Kieffer defines the current evolving IT model as “the three clouds.” Cloud one—what most people think of as “the cloud”—sits on servers owned by the likes of Google, Amazon, and Rackspace. Cloud two consists of software offered over the Internet as services—think of Salesforce.com and Google apps. The third “cloud” is the interconnectivity provided by devices.
These days, about half of Virteva’s revenue mix comes from all three clouds. This consists of providing managed services, where Virteva provides “some type of outsourcing”—managing all or part of the customer’s IT set-up. The rest comes from IT consulting projects, mostly for midsize to large enterprises.
“We target what we think is a really big gap in the marketplace—a big opporwtunity,” Kieffer says. “If you think about the IT services marketplace as an inverted bell curve, on one end you have very small providers serving typically smaller companies . . . . On the other end, you have the very big—EDS, IBM, Accenture, those kinds of companies—serving the very big.
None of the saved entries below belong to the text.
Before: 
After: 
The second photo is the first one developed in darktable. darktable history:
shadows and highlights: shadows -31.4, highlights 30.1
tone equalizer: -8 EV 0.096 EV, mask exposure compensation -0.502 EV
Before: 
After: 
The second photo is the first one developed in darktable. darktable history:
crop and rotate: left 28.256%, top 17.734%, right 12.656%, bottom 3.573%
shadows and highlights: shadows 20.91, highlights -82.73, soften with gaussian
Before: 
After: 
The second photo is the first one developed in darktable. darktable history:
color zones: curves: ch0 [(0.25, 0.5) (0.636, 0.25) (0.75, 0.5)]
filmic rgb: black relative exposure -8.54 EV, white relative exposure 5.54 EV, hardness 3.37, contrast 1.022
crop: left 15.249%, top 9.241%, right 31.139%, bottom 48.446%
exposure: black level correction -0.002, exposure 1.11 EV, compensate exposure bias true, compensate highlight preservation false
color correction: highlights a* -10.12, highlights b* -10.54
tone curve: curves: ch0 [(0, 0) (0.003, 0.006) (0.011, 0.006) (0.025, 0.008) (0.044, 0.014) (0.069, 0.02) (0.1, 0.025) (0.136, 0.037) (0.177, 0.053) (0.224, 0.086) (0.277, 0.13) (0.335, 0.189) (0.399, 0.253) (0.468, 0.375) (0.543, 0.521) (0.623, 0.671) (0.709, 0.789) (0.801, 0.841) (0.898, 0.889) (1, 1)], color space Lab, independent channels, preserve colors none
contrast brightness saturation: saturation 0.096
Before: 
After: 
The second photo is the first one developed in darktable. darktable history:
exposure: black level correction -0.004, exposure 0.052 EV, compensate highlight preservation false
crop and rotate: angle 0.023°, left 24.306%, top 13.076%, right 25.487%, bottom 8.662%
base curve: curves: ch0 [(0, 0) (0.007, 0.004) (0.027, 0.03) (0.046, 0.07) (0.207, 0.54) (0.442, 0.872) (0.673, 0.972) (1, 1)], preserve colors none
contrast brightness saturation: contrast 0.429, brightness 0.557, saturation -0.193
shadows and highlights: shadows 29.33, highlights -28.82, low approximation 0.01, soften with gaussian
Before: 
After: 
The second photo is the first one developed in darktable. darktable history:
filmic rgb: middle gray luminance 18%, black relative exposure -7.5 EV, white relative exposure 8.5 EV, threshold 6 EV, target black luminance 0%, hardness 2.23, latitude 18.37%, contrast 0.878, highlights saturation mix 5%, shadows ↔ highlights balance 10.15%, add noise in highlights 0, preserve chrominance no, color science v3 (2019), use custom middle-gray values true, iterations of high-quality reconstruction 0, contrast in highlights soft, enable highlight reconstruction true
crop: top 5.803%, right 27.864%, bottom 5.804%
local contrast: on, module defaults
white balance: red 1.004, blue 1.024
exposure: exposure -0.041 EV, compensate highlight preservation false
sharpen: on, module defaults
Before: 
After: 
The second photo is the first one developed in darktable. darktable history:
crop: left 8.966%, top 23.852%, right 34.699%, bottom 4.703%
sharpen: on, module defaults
And in the middle, very few providers that are targeted at serving what I’ll characterize as being 200 to, say, 3,000 users.”
Kieffer terms one of Virteva’s key outsourcing offerings “SelectSourcing”—in short, handling just one or two of a company’s IT needs. As Kieffer puts it: “Hey, you’re tired of taking out the trash? We’ll come in and take out the trash.” Over time, he adds, “we might wash your dishes and walk your dog.” This contrasts with the old outsourcing model, as Kieffer describes it: “If we can’t run the whole thing, we can’t help you.”
Virteva’s larger, high-profile customers include Minnetonka-based hospitality and travel giant Carlson and the Star Tribune. Among its midsize clients is Eden Prairie–based MakeMusic, Inc., a music technology company whose products include Finale music notation software and SmartMusic interactive software, which has outsourced its email administration to Virteva.
“Our core competency is building software projects, not running email,” MakeMusic Chief Technology Officer Paul Carlson says. “I’ve been trying to move anything that’s not a core competency outside to trusted partners.” Anything that’s more of a “commodity service” gets outsourced, he says. Virteva now also handles MakeMusic’s desktop support; Rackspace handles its cloud computing. Virteva, Carlson says, has “been great. We’ve done a lot of good things together.”
Kieffer sees more good things ahead for Virteva. “Frankly, if Virteva were just another IT consulting company, that wouldn’t be very interesting to me,” he says. “I’m an engineer, I’m an innovator; I like to be able to jump in and help shape things. We have the opportunity to change how IT is delivered in the marketplace.”